Dr. Chelsea Cook has helped organize and instruct at two international workshops on honey bee behavior. In April of 2019, she co-taught at Small Brains, Big Ideas, a workshop that provides tools for studying neuroscience and behavior in invertebrates, including honey bees. Working with Dr. Brian Smith and Dr. Geraldine Wright, they showed graduate students from across South America how to use honey bees to study learning behavior. 

In May 2018, Dr. Cook traveled to the Beekeeping Research Institute in Ordu, Turkey that focuses on ways to improve the Turkish beekeeping industry. With Dr. Brian Smith and Dr. Osman Kaftanoglu, they organized and hosted a three-day workshop of lab exercises and lectures, showing local beekeepers and government researchers how to perform learning assays on honey bees to understand how different chemicals may be affecting individual and colony health.

 

Beekeeping as a tool in addiction recovery

 

Beekeeping is a relaxing hobby that can be used as a tool for healing. As a graduate student, Dr. Cook worked with Harvest Farms, an addiction recovery facility associated with the Denver Rescue Mission, to develop a 6-week beekeeping course. Students in this course learned honey bee biology, pollination behavior, basic beekeeping techniques, and how to extract honey. These tools can be applied as job skills once students have graduated from the recovery program, and one former student recently got a job as a beekeeper in Colorado!

 

Bringing bee biology to middle school students

Dr. Cook works with the ROSE project through Edgewood College where she teaches beekeeping and bee biology to middle school students. It is a bilingual course (English and Spanish), and it’s not just for the students - parents are encouraged to join in too! 

Parents and students observe a colony of bees, discuss bee ecology, and analyze how beekeeping is crucial for our well-being.
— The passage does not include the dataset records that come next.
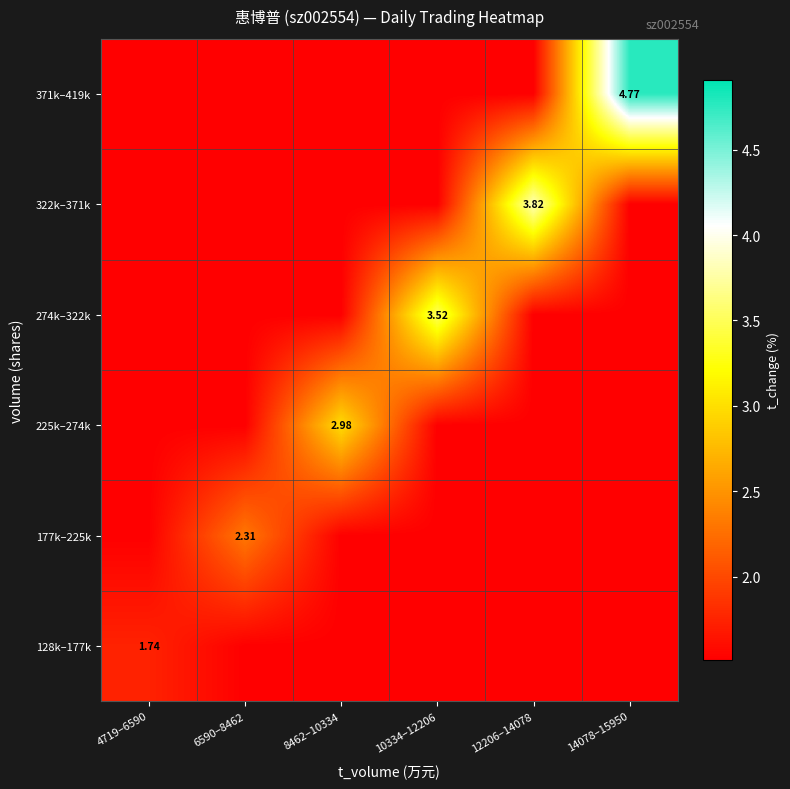

Rank the series by their maximum value, from lowest to highest.

128k–177k, 177k–225k, 225k–274k, 274k–322k, 322k–371k, 371k–419k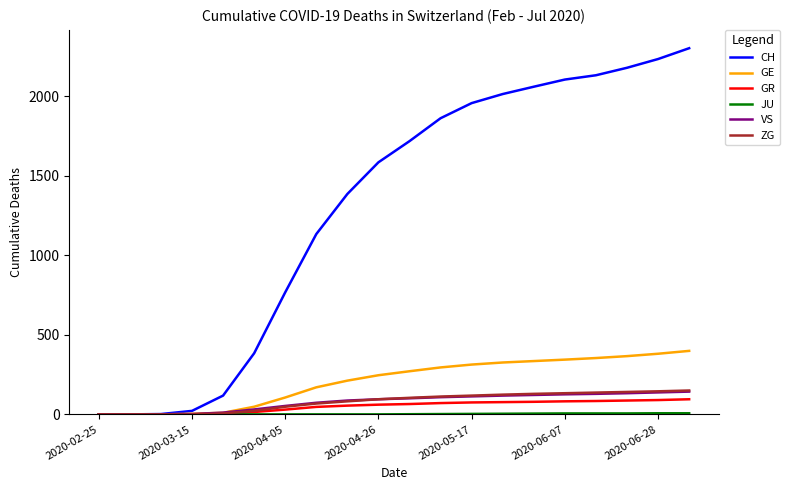

Which series has the largest total across all categories?

CH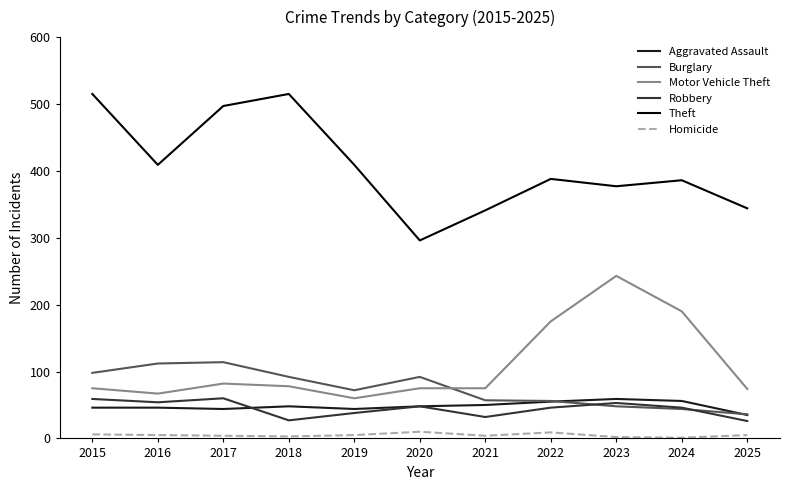

The value of Motor Vehicle Theft at 2015 is 75. True or false?

True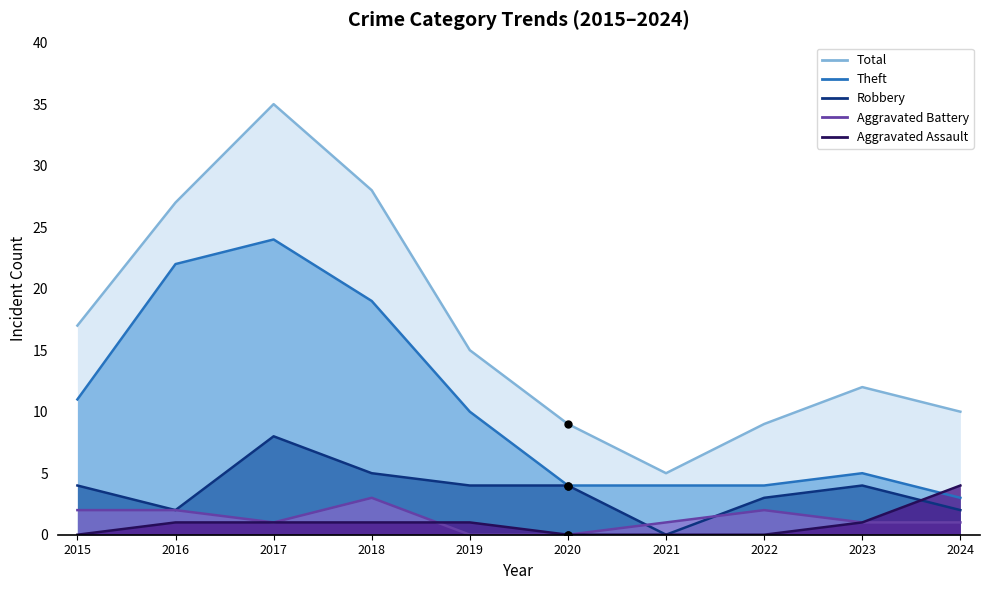

What is the value of the Robbery point at the 8th from the left?

3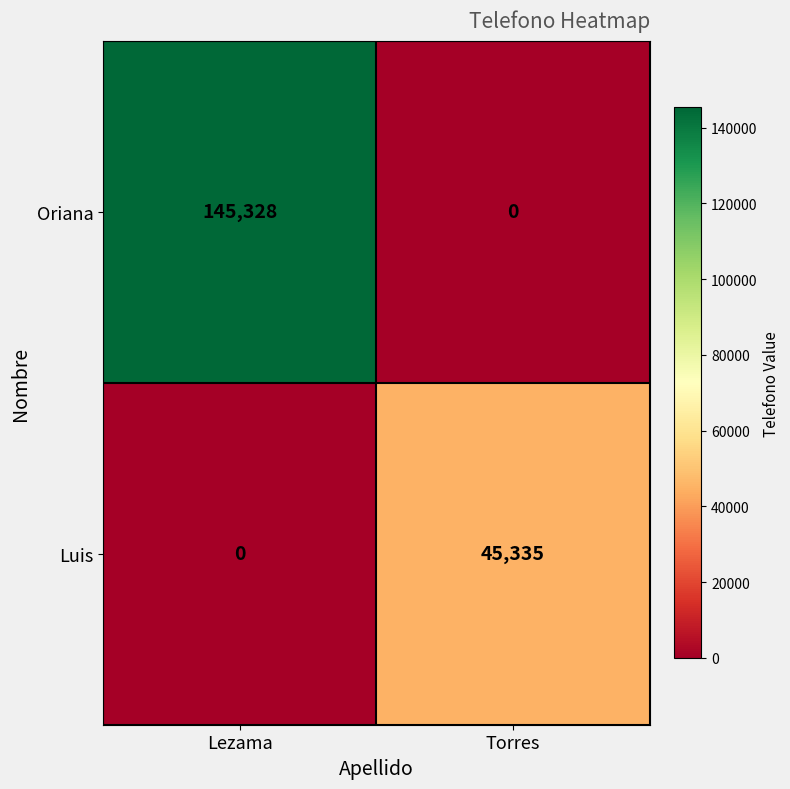

Which label corresponds to the largest value in the chart?

Lezama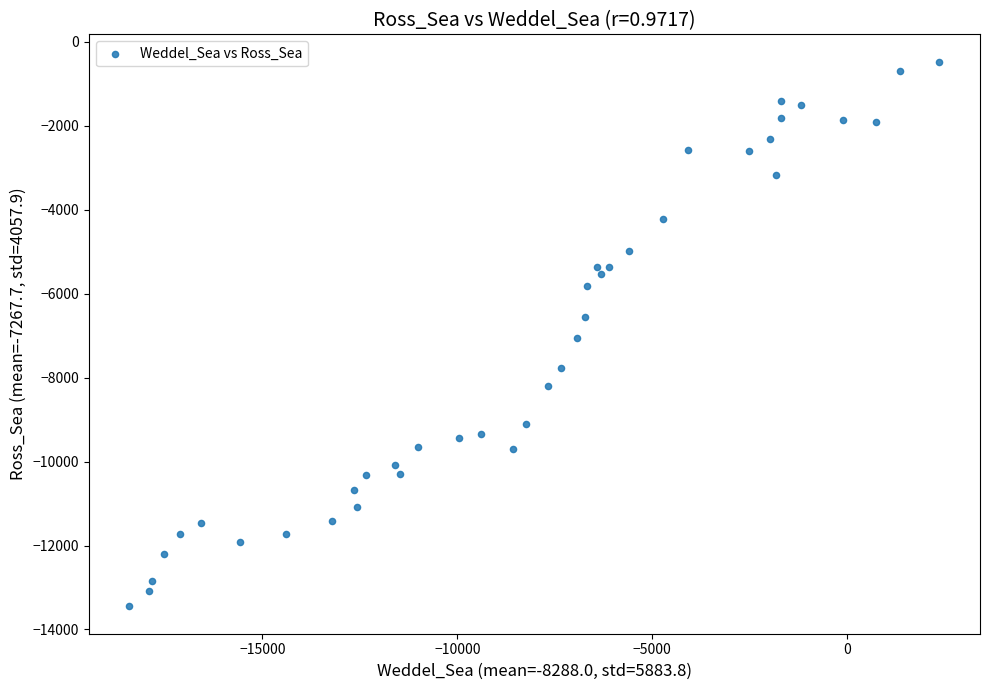

What is the range of X values (max minus min)?

20788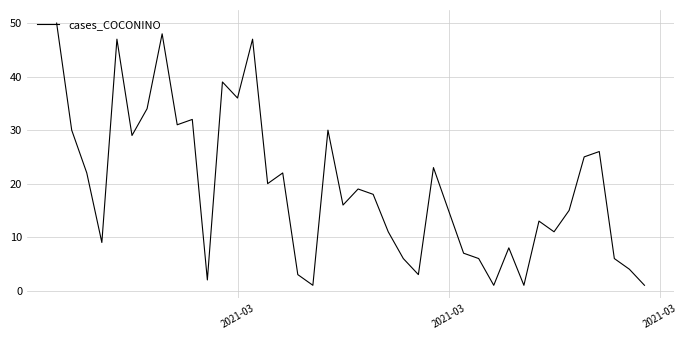

What is the maximum value shown in the chart?

50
Teaching Biology in Prisons

 

Everyone deserves a college education. As a postdoc at ASU, Dr. Cook participated in the excellent Prison Biology Education Program that brought a General Biology course to inmates at the Eyman State Prison in Florence, Arizona. She developed several lessons with a graduate student, then together would spend a day teaching the lesson at the prison. Students gained knowledge about their bodies and biological processes that they can experience and explore regardless of their location.